An asset protection trust is a legal arrangement set up to protect the trust's contents from taxes, debtors, lawsuits, divorce, and even bankruptcy. A person who creates this type of trust seeks to safeguard the trust’s assets for the sake of the trust’s beneficiaries. A trust can be created for asset protection if it is a discretionary trust, which means its beneficiary’s benefit from the trust is not fixed. Instead, the person who manages the trust has the discretion to decide how much to pay to each of the beneficiaries and when to distribute.
Learning what a trust is can prove helpful in understanding how an asset protection trust works. Basically, a trust is a legal arrangement a grantor, a person who creates a trust, forms. He chooses a trustee, a person who takes over the control and management of the assets placed in the trust. The trustee manages the assets on behalf of the person or people who will benefit from the trust, not for the benefit of the grantor. A person who benefits from the trust is referred to as its beneficiary.
Typically, an asset protection trust includes a spendthrift clause.
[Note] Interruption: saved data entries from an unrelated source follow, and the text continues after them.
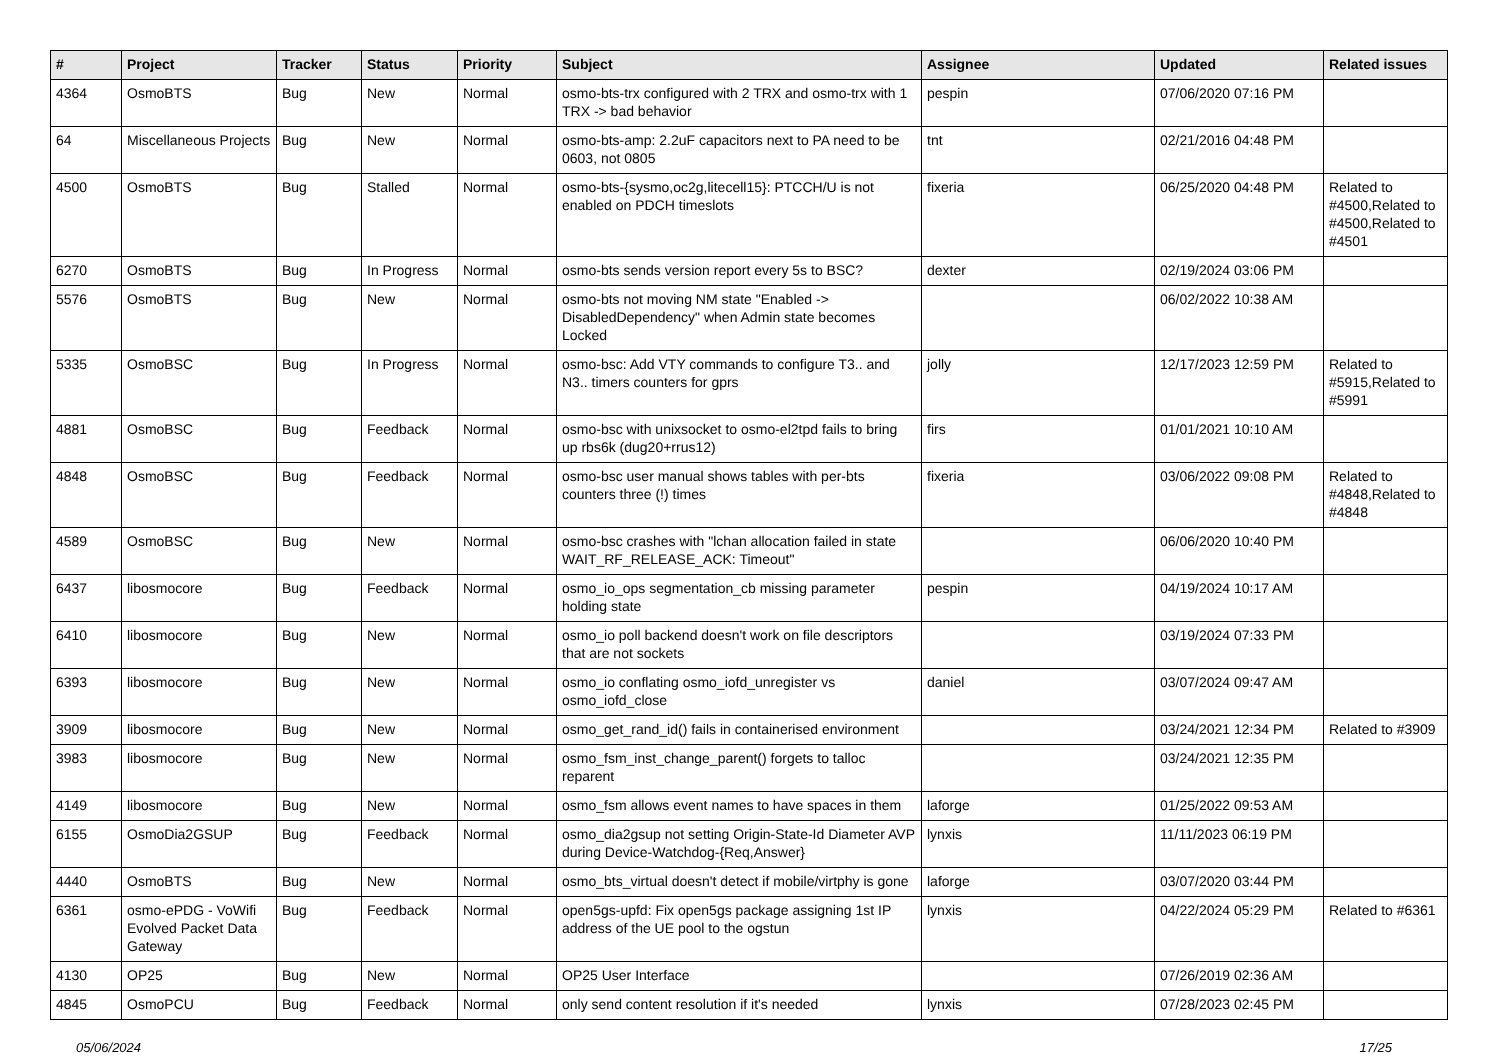| # | Project | Tracker | Status | Priority | Subject | Assignee | Updated | Related issues |
| --- | --- | --- | --- | --- | --- | --- | --- | --- |
| 4364 | OsmoBTS | Bug | New | Normal | osmo-bts-trx configured with 2 TRX and osmo-trx with 1 TRX -> bad behavior | pespin | 07/06/2020 07:16 PM | |
| 64 | Miscellaneous Projects | Bug | New | Normal | osmo-bts-amp: 2.2uF capacitors next to PA need to be 0603, not 0805 | tnt | 02/21/2016 04:48 PM | |
| 4500 | OsmoBTS | Bug | Stalled | Normal | osmo-bts-{sysmo,oc2g,litecell15}: PTCCH/U is not enabled on PDCH timeslots | fixeria | 06/25/2020 04:48 PM | Related to #4500,Related to #4500,Related to #4501 |
| 6270 | OsmoBTS | Bug | In Progress | Normal | osmo-bts sends version report every 5s to BSC? | dexter | 02/19/2024 03:06 PM | |
| 5576 | OsmoBTS | Bug | New | Normal | osmo-bts not moving NM state "Enabled -> DisabledDependency" when Admin state becomes Locked | | 06/02/2022 10:38 AM | |
| 5335 | OsmoBSC | Bug | In Progress | Normal | osmo-bsc: Add VTY commands to configure T3.. and N3.. timers counters for gprs | jolly | 12/17/2023 12:59 PM | Related to #5915,Related to #5991 |
| 4881 | OsmoBSC | Bug | Feedback | Normal | osmo-bsc with unixsocket to osmo-el2tpd fails to bring up rbs6k (dug20+rrus12) | firs | 01/01/2021 10:10 AM | |
| 4848 | OsmoBSC | Bug | Feedback | Normal | osmo-bsc user manual shows tables with per-bts counters three (!) times | fixeria | 03/06/2022 09:08 PM | Related to #4848,Related to #4848 |
| 4589 | OsmoBSC | Bug | New | Normal | osmo-bsc crashes with "lchan allocation failed in state WAIT_RF_RELEASE_ACK: Timeout" | | 06/06/2020 10:40 PM | |
| 6437 | libosmocore | Bug | Feedback | Normal | osmo_io_ops segmentation_cb missing parameter holding state | pespin | 04/19/2024 10:17 AM | |
| 6410 | libosmocore | Bug | New | Normal | osmo_io poll backend doesn't work on file descriptors that are not sockets | | 03/19/2024 07:33 PM | |
| 6393 | libosmocore | Bug | New | Normal | osmo_io conflating osmo_iofd_unregister vs osmo_iofd_close | daniel | 03/07/2024 09:47 AM | |
| 3909 | libosmocore | Bug | New | Normal | osmo_get_rand_id() fails in containerised environment | | 03/24/2021 12:34 PM | Related to #3909 |
| 3983 | libosmocore | Bug | New | Normal | osmo_fsm_inst_change_parent() forgets to talloc reparent | | 03/24/2021 12:35 PM | |
| 4149 | libosmocore | Bug | New | Normal | osmo_fsm allows event names to have spaces in them | laforge | 01/25/2022 09:53 AM | |
| 6155 | OsmoDia2GSUP | Bug | Feedback | Normal | osmo_dia2gsup not setting Origin-State-Id Diameter AVP during Device-Watchdog-{Req,Answer} | lynxis | 11/11/2023 06:19 PM | |
| 4440 | OsmoBTS | Bug | New | Normal | osmo_bts_virtual doesn't detect if mobile/virtphy is gone | laforge | 03/07/2020 03:44 PM | |
| 6361 | osmo-ePDG - VoWifi Evolved Packet Data Gateway | Bug | Feedback | Normal | open5gs-upfd: Fix open5gs package assigning 1st IP address of the UE pool to the ogstun | lynxis | 04/22/2024 05:29 PM | Related to #6361 |
| 4130 | OP25 | Bug | New | Normal | OP25 User Interface | | 07/26/2019 02:36 AM | |
| 4845 | OsmoPCU | Bug | Feedback | Normal | only send content resolution if it's needed | lynxis | 07/28/2023 02:45 PM | |
05/06/2024 17/25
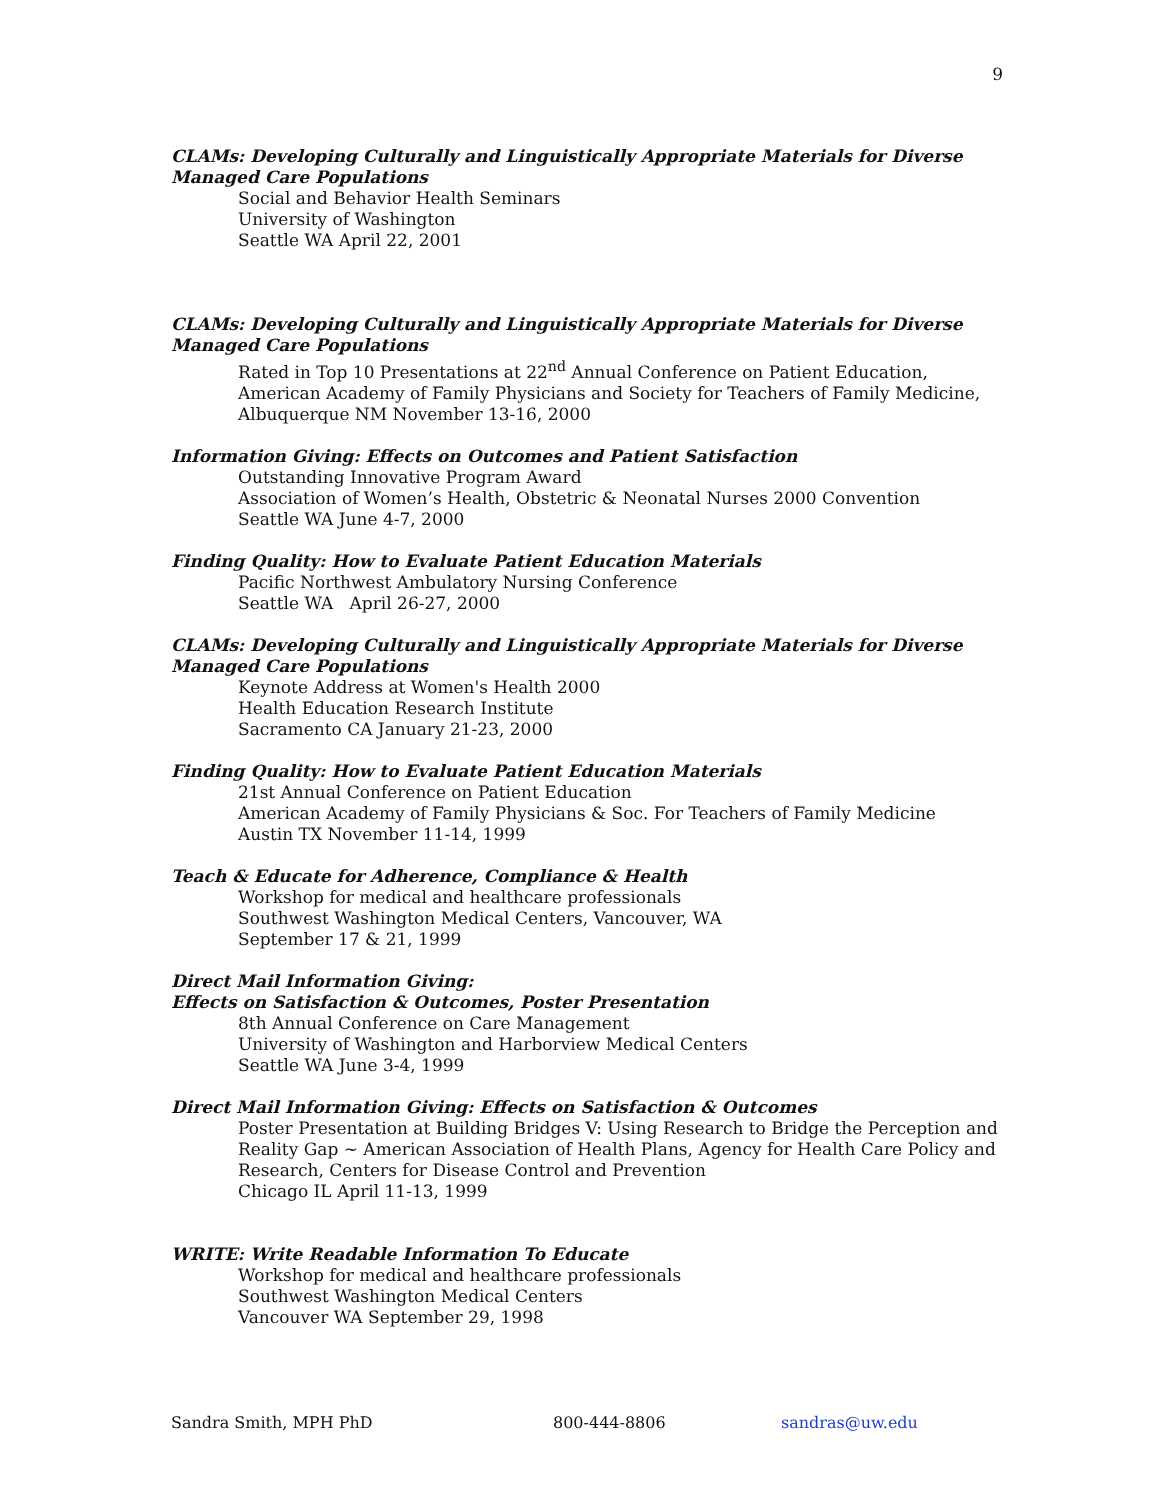9
CLAMs: Developing Culturally and Linguistically Appropriate Materials for Diverse Managed Care Populations
Social and Behavior Health Seminars
University of Washington
Seattle WA April 22, 2001
CLAMs: Developing Culturally and Linguistically Appropriate Materials for Diverse Managed Care Populations
Rated in Top 10 Presentations at 22<sup>nd</sup> Annual Conference on Patient Education, American Academy of Family Physicians and Society for Teachers of Family Medicine, Albuquerque NM November 13-16, 2000
Information Giving: Effects on Outcomes and Patient Satisfaction
Outstanding Innovative Program Award
Association of Women’s Health, Obstetric & Neonatal Nurses 2000 Convention
Seattle WA June 4-7, 2000
Finding Quality: How to Evaluate Patient Education Materials
Pacific Northwest Ambulatory Nursing Conference
Seattle WA April 26-27, 2000
CLAMs: Developing Culturally and Linguistically Appropriate Materials for Diverse Managed Care Populations
Keynote Address at Women's Health 2000
Health Education Research Institute
Sacramento CA January 21-23, 2000
Finding Quality: How to Evaluate Patient Education Materials
21st Annual Conference on Patient Education
American Academy of Family Physicians & Soc. For Teachers of Family Medicine
Austin TX November 11-14, 1999
Teach & Educate for Adherence, Compliance & Health
Workshop for medical and healthcare professionals
Southwest Washington Medical Centers, Vancouver, WA
September 17 & 21, 1999
Direct Mail Information Giving:
Effects on Satisfaction & Outcomes, Poster Presentation
8th Annual Conference on Care Management
University of Washington and Harborview Medical Centers
Seattle WA June 3-4, 1999
Direct Mail Information Giving: Effects on Satisfaction & Outcomes
Poster Presentation at Building Bridges V: Using Research to Bridge the Perception and Reality Gap ~ American Association of Health Plans, Agency for Health Care Policy and Research, Centers for Disease Control and Prevention
Chicago IL April 11-13, 1999
WRITE: Write Readable Information To Educate
Workshop for medical and healthcare professionals
Southwest Washington Medical Centers
Vancouver WA September 29, 1998
Sandra Smith, MPH PhD 800-444-8806 sandras@uw.edu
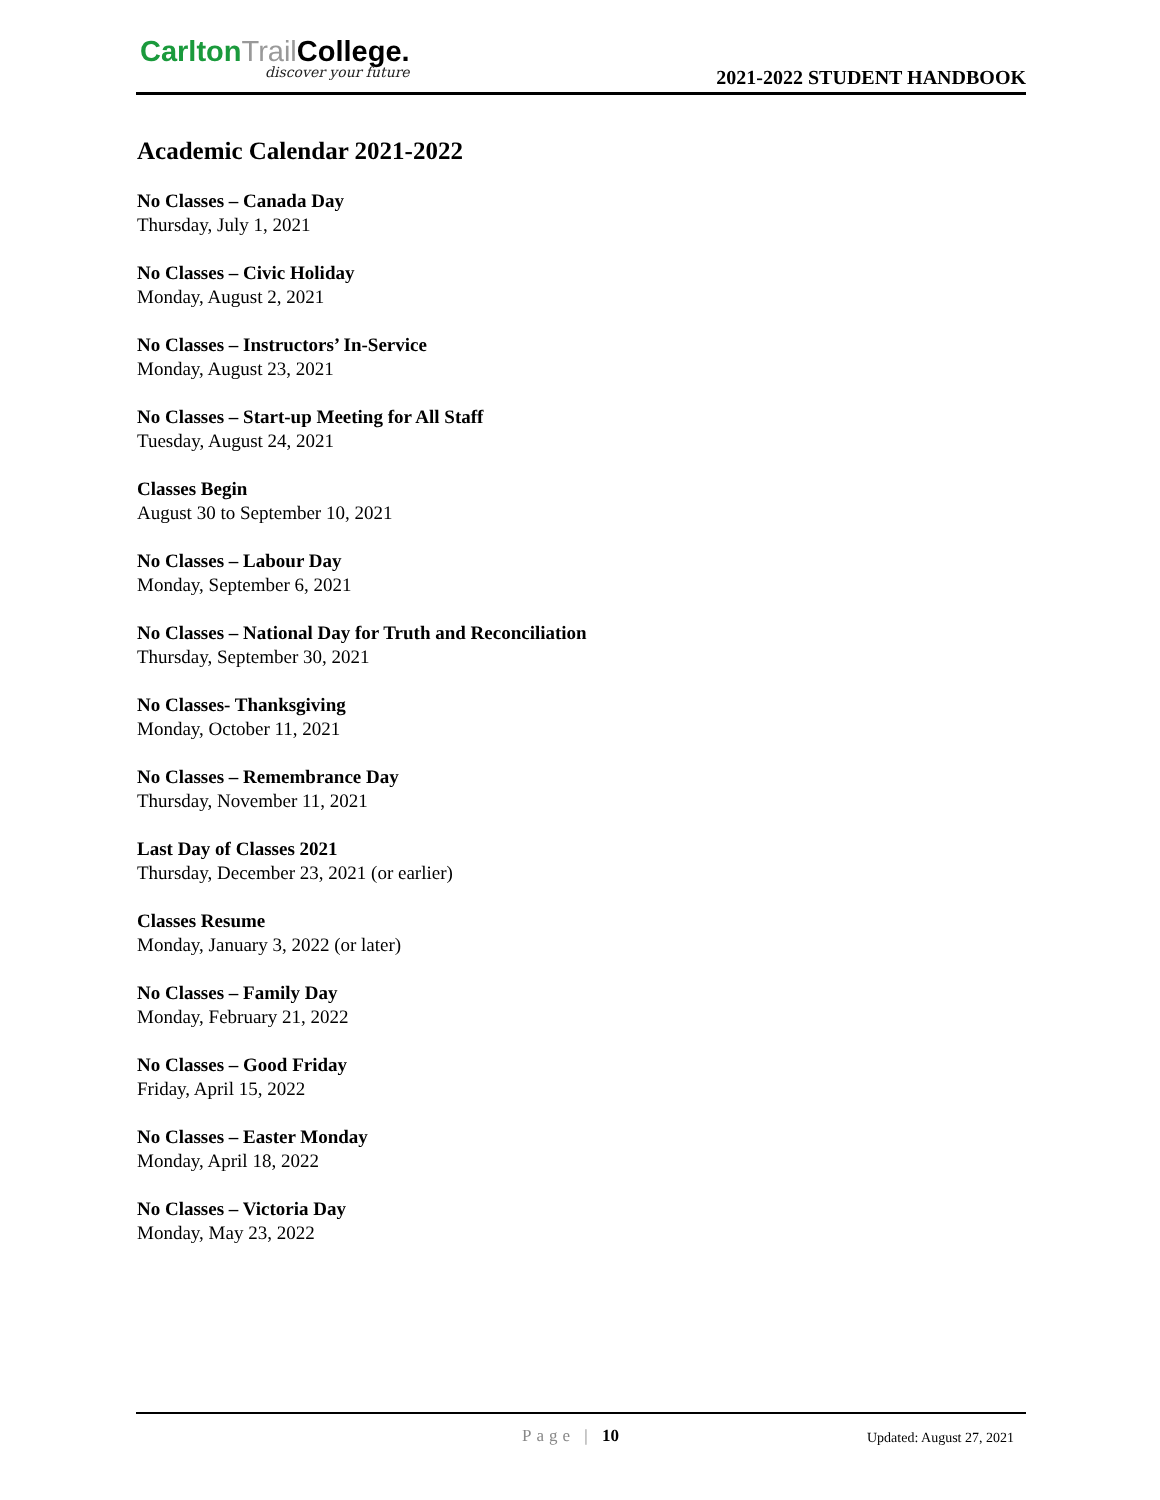Carlton Trail College.
discover your future
2021-2022 STUDENT HANDBOOK
Academic Calendar 2021-2022
No Classes – Canada Day
Thursday, July 1, 2021
No Classes – Civic Holiday
Monday, August 2, 2021
No Classes – Instructors’ In-Service
Monday, August 23, 2021
No Classes – Start-up Meeting for All Staff
Tuesday, August 24, 2021
Classes Begin
August 30 to September 10, 2021
No Classes – Labour Day
Monday, September 6, 2021
No Classes – National Day for Truth and Reconciliation
Thursday, September 30, 2021
No Classes- Thanksgiving
Monday, October 11, 2021
No Classes – Remembrance Day
Thursday, November 11, 2021
Last Day of Classes 2021
Thursday, December 23, 2021 (or earlier)
Classes Resume
Monday, January 3, 2022 (or later)
No Classes – Family Day
Monday, February 21, 2022
No Classes – Good Friday
Friday, April 15, 2022
No Classes – Easter Monday
Monday, April 18, 2022
No Classes – Victoria Day
Monday, May 23, 2022
Page | 10 Updated: August 27, 2021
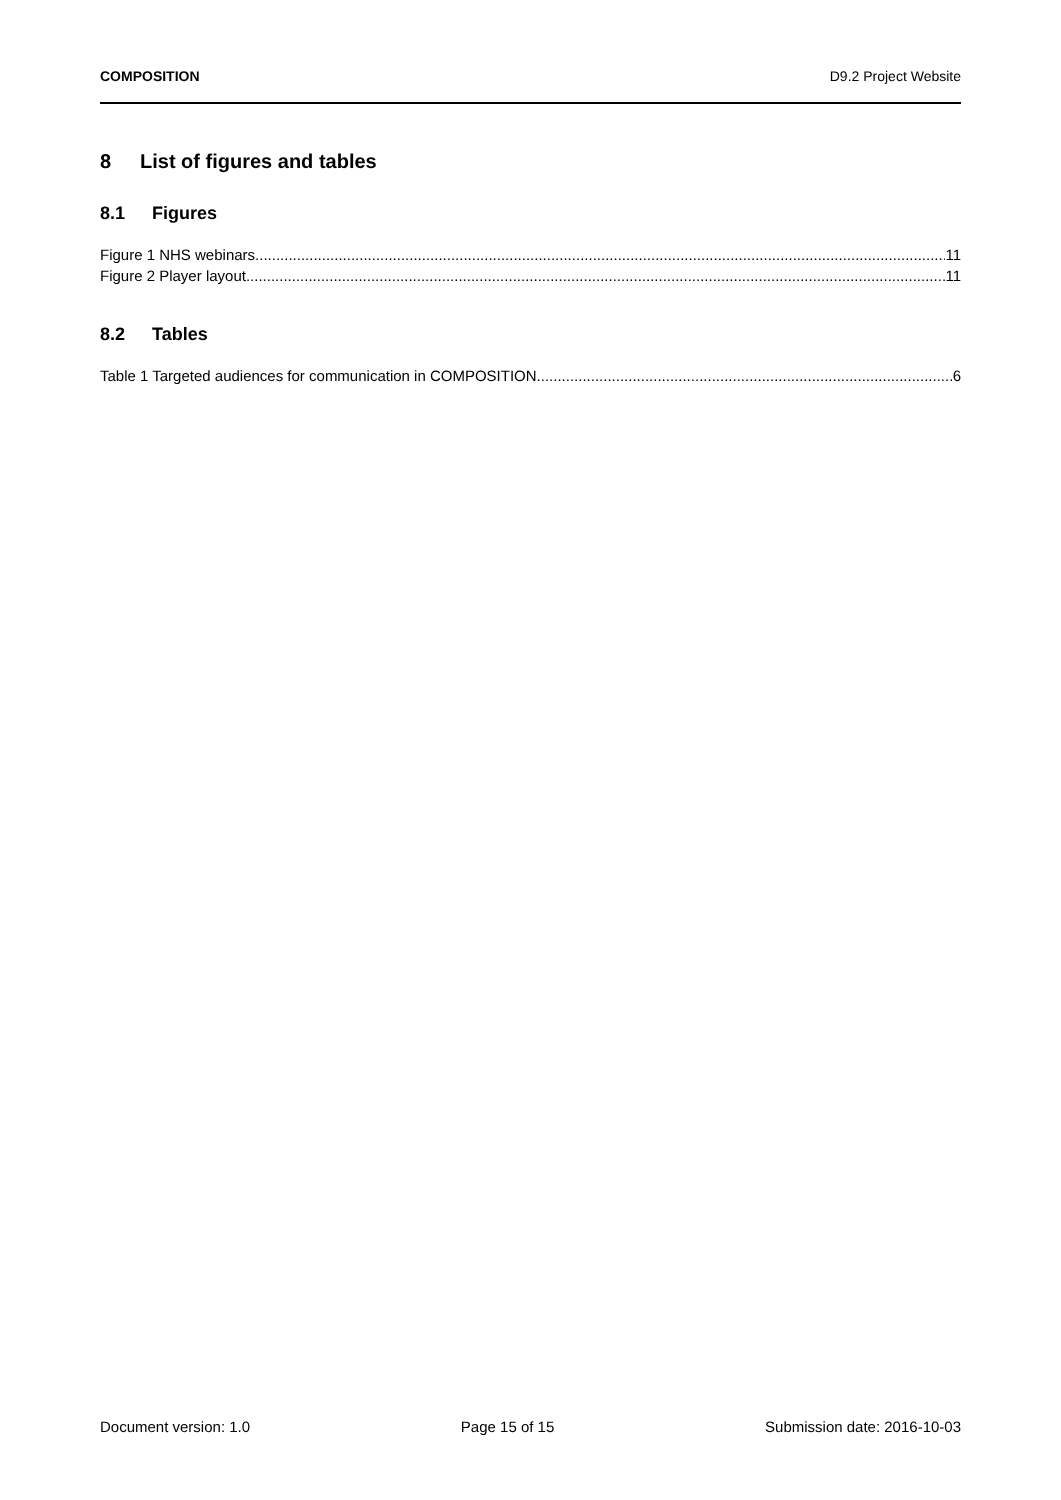COMPOSITION D9.2 Project Website
8 List of figures and tables
8.1 Figures
Figure 1 NHS webinars 11
Figure 2 Player layout 11
8.2 Tables
Table 1 Targeted audiences for communication in COMPOSITION 6
Document version: 1.0 Page 15 of 15 Submission date: 2016-10-03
This clause helps protect the trust not only from people and creditors who might try to seize its assets, but also from the irresponsibility of the beneficiary. The reason an asset protection trust may work so well is because neither the grantor nor the beneficiary owns the assets. The trust becomes a legal entity and technically owns the assets.
A spendthrift clause allows a trustee to decide when and how much of a trust’s assets a beneficiary can use. For example, a beneficiary may be known for compulsive gambling, so a grantor may have a spendthrift clause included in his trust. This means the beneficiary cannot simply use the trust’s assets to support his gambling habits. Instead, he would have to use whatever income the trustee provided for him. If he spent that amount irresponsibly, he would not be able to receive additional income from the trust without the trustee’s permission.
A grantor who sets up an asset protection trust can also shield the trust’s assets in the event of bad business deals, accidents, and even bad marriages. If a beneficiary starts a business and fails to pay his business debts, for example, his creditors cannot seize any of the trust’s assets to recoup their money. Likewise, the assets of such a trust are often invulnerable to divorce. The beneficiary of an asset protection trust cannot lose any of the trust’s assets in a divorce proceeding. Any asset that has been distributed to a beneficiary receives no such protection, however, as it is no longer part of the trust.